Approximately 20% of acute pancreatitis cases are considered severe. Dehydration and low blood pressure may occur. The pancreas may bleed, leading to shock. Pancreatic enzymes released into the bloodstream can damage the heart, lungs and kidneys. These complications are serious and can be life threatening.
Chronic pancreatitis does not resolve and the pancreas is slowly destroyed. Pancreatic enzymes attack the pancreas and other nearby tissues causing inflammation, scarring and pain. The severity of symptoms can vary. A person may also experience acute attacks. Destruction of pancreatic tissue leads to some or all of the following problems: pain, diabetes and malabsorption of food leading to weight loss.
70 - 80% of chronic pancreatitis cases in adults are cause by alcoholism. An acute attack can trigger chronic pancreatitis if pancreatic tissue is destroyed and scarring develops. Other causes include a narrowing of the pancreatic ducts due to trauma or pseudocyst formation. Pseudocysts are cyst-like buildups of pancreatic fluid in the ducts. Some drugs can cause chronic pancreatitis. In many cases the cause is unknown.

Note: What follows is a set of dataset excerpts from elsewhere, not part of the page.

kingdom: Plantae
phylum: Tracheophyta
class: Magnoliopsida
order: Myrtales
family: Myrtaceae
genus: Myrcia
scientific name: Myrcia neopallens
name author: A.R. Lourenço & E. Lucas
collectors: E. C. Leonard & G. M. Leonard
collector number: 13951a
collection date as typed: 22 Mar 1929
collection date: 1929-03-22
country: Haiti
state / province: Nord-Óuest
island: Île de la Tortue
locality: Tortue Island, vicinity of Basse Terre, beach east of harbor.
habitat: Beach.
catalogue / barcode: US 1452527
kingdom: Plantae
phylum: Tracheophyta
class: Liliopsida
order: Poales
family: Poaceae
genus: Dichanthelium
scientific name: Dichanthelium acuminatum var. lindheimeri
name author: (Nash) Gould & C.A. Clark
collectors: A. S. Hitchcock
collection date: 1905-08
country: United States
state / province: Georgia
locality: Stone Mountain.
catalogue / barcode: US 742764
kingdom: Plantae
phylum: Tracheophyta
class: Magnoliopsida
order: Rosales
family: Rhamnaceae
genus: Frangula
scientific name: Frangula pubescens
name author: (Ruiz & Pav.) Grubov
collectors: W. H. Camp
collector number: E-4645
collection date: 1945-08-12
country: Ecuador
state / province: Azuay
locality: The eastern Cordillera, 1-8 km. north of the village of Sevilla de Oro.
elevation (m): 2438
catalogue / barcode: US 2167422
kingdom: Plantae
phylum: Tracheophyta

Hereditary pancreatitis involves recurrent episodes of acute pancreatic attacks that can lead to chronic pancreatitis. It is a rare genetic condition that affects approximately 1,000 individuals in the United States. The first attacks typically occur before age twenty.
Autoimmune Chronic Pancreatitis
Autoimmune pancreatitis is also known as sclerosing pancreatitis or primary inflammatory pancreatitis. Autoimmune refers to a disease process in which the body's immune system attacks its own cells and tissues, in this case pancreatic tissue. Inflammation of the pancreas results in narrowing of the pancreatic ducts and chronic pancreatitis.
Diagnosis and Treatment
A medical history and physical exam will be taken. Blood tests will be done to diagnose acute pancreatitis. Blood levels of amylase and lipase (pancreatic digestive enzymes) are at least three times higher than normal during an acute attack. Imaging tests such as ultrasound and CT(computed tomography) scans may be ordered to look for gallstones, inflammation or other abnormalities in the pancreas such as pseudocysts.
Treatment of pancreatitis depends on the severity of the attack. If a gallstone is the cause of the attack, surgery to remove it may be performed and the person will usually recover completely. Other treatments are not considered curative, but rather manage the numerous symptoms caused by pancreatitis. These treatments include pain medication, diet modification, and supportive treatments such as IV fluids and oxygen. Since eating fatty foods stimulates the production of pancreatic enzymes, a low-fat diet can help reduce symptoms of chronic pancreatitis and prevent acute attacks. Autoimmune pancreatitis is often treated with a course of steroids.
Pancreatitis and Pancreatic Cancer
Both chronic and hereditary pancreatitis are risk factors for pancreatic cancer. It is estimated that approximately 4% of patients develop pancreatic cancer within 20 years of diagnosis of chronic pancreatitis. Individuals with hereditary pancreatitis appear to have as much as a 40% lifetime risk of pancreatic cancer. In both cases, it is believed that pancreatic cancer develops as a result of prolonged tissue damage from chronic pancreatitis. A low-fat diet and other medical intervention that reduces the severity of the pancreatitis may help protect the pancreas.